Ask them to help you prioritise to meet the minimum to submit. They will have the best understanding of what is needed in your field, and hopefully where you are at.

My general advice for needing to submit asap is spend a little time identifying the minimum path. What hurdles are there and what are the specifics? For example, our students must have a paper accepted in a peer reviewed publication to submit. My field has peer-reviewed conference papers that focus on preliminary or small case studies - these meet the administrative requirement and are typically reviewed and accepted on a much better timeline than most journals - as well as taking a lot less time to write. Some places require that you must have a set number of papers accepted or in submission - in that case I advise not submitting papers until your thesis is ready to submit to avoid delays dealing with reviewer comments while trying to submit.

Then work through your thesis plan, figure out what parts are close to done - and prioritise getting those completed.
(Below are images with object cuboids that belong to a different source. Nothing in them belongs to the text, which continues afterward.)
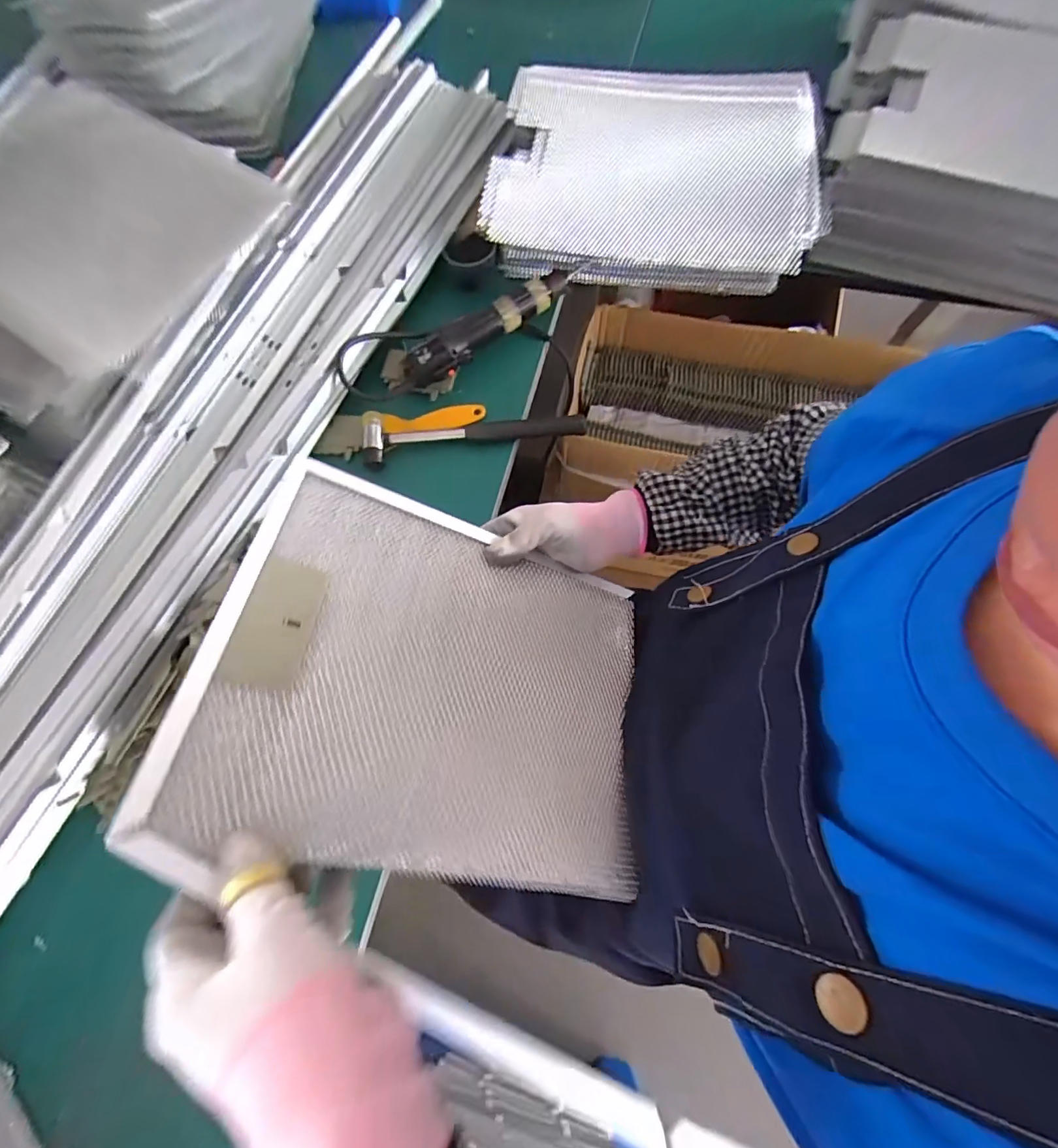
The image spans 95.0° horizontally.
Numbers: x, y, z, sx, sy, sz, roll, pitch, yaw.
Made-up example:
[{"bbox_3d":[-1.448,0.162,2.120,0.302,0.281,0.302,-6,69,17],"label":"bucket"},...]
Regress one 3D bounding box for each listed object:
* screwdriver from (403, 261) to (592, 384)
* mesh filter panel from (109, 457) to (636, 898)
[{"bbox_3d":[-0.036,-0.291,0.565,0.246,0.049,0.042,-33,74,-9],"label":"screwdriver"},{"bbox_3d":[-0.050,0.074,0.361,0.323,0.012,0.258,21,52,-27],"label":"mesh filter panel"}]

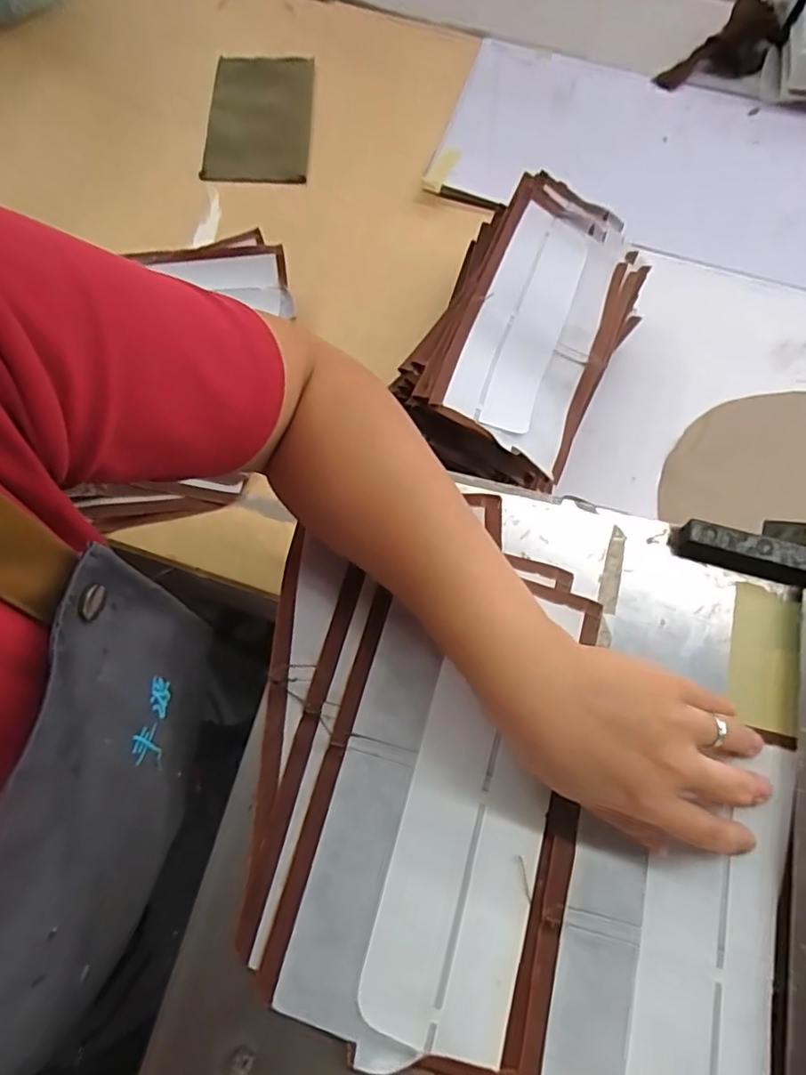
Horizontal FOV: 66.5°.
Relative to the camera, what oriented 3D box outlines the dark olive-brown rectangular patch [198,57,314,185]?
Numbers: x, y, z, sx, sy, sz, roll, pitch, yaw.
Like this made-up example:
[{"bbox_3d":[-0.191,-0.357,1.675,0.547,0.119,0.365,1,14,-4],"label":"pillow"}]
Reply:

Take out any stretch goals you aren't close to meeting already.

Take a look at critical paths and blockages - work out what you can do in parallel and what will hold up other things. Being careful of where you put your time when can make a huge difference. Have some brain dead tasks identified for when critical thinking/writing is not going to work or when you are stuck waiting on others (tidy up that reference list, write your acknowledgements etc).

If you are worried about the impact on your supervisor of not submitting publications, you can offer to hand over your work to a research assistance / project student to take your thesis and turn other chapters into papers with you not first author.